Sixty-four percent of the food and beverage industry thinks sugar reduction in the confectionery and bakery sectors will present the biggest challenge in spite of ingredient innovations, according to a recent poll conducted during a live webinar hosted by Food Ingredients First. The second most difficult was the beverage sector at 20%.
Another poll conducted during the webinar asked participants to choose which was healthier — a carbonated soft drink with 10 grams of sugar or an apple with 10 grams of sugar. Sixty-five percent of respondents said that they couldn't tell given the label information, while 35% said they could.

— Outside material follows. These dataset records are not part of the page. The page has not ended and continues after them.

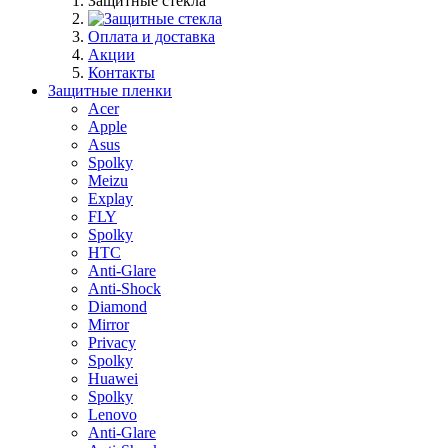
Защитные стекла
Оплата и доставка
Акции
Контакты
Защитные пленки
Acer
Apple
Asus
Spolky
Meizu
Explay
FLY
Spolky
HTC
Anti-Glare
Anti-Shock
Diamond
Mirror
Privacy
Spolky
Huawei
Spolky
Lenovo
Anti-Glare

New product launches making sugar-related claims are growing, according to Food Ingredients First. It cited an Innova Market Insights analysis of these launches — which included claims of low sugar, sugar-free and sugar-reduced — and found these products made up fewer than 5% of all global launches in 2013 but had increased to 6.2% by 2017.
Sugar reduction has become a major focus for manufacturers and consumers, but the transition is easier said than done, particularly since consumers don't usually want to lose out on sweetness. That is probably more true for Americans. According to Euromonitor data, Americans use an average of 126 grams of sugar per day while people in other parts of the world consume 34 grams daily.
For confectionery and bakery manufacturers, it's not simply a matter of reducing the amount of sugar going into a product. The texture, crumb, mouthfeel, volume and weight all need to be taken into consideration.
Ashley Baker, vice president of research development and applications for the Kerry Group, spoke during the webinar and said consumers perceive products with less sugar as being better for them, but they also believe that taste can be affected as a result.
"When it comes to reformulation, not only do you have to replace the impact regarding sweetness, but you have to deal with the fact that you have taken the weight out of the product," he said. "You could probably replace the taste of sugar with a combination of sweeteners, but when replacing the bulk, you could look at fibers and hydrocolloids to put back in what you have essentially taken out."
When attempting to substitute cane sugar with alternative sweeteners, there isn't any single ingredient that will completely do the job of standing in for what has been reduced or removed.
Courtney Gaine, president and CEO of the Sugar Association, recently told Food Dive that when an alternative sweetener, such as stevia or monk fruit, is added to a product formulation, it has to have one or more additional ingredients included in order to approximate the sweetness of cane sugar and the weight it brings.
As food makers experiment to work around these issues, they also have to keep an eye on the bottom line. Even though the naturally derived sweeteners market has grown at a rapid clip, stevia and monk fruit are still a small proportion of the total. They are more expensive than high-intensity sweeteners produced synthetically, plus they continue to have problems with aftertaste.
Whatever approach food makers take, they have to be mindful of transparency to respond to consumer demand for less sugar in foods and beverages. And since the U.S. Food and Drug Administration is requiring that added sugars be included on the 2020 Nutrition Facts panel update, more attention will be paid to ingredients. In addition, consumers care about total calories, so that may be the bottom line for many people as they reach for their next sweet treat.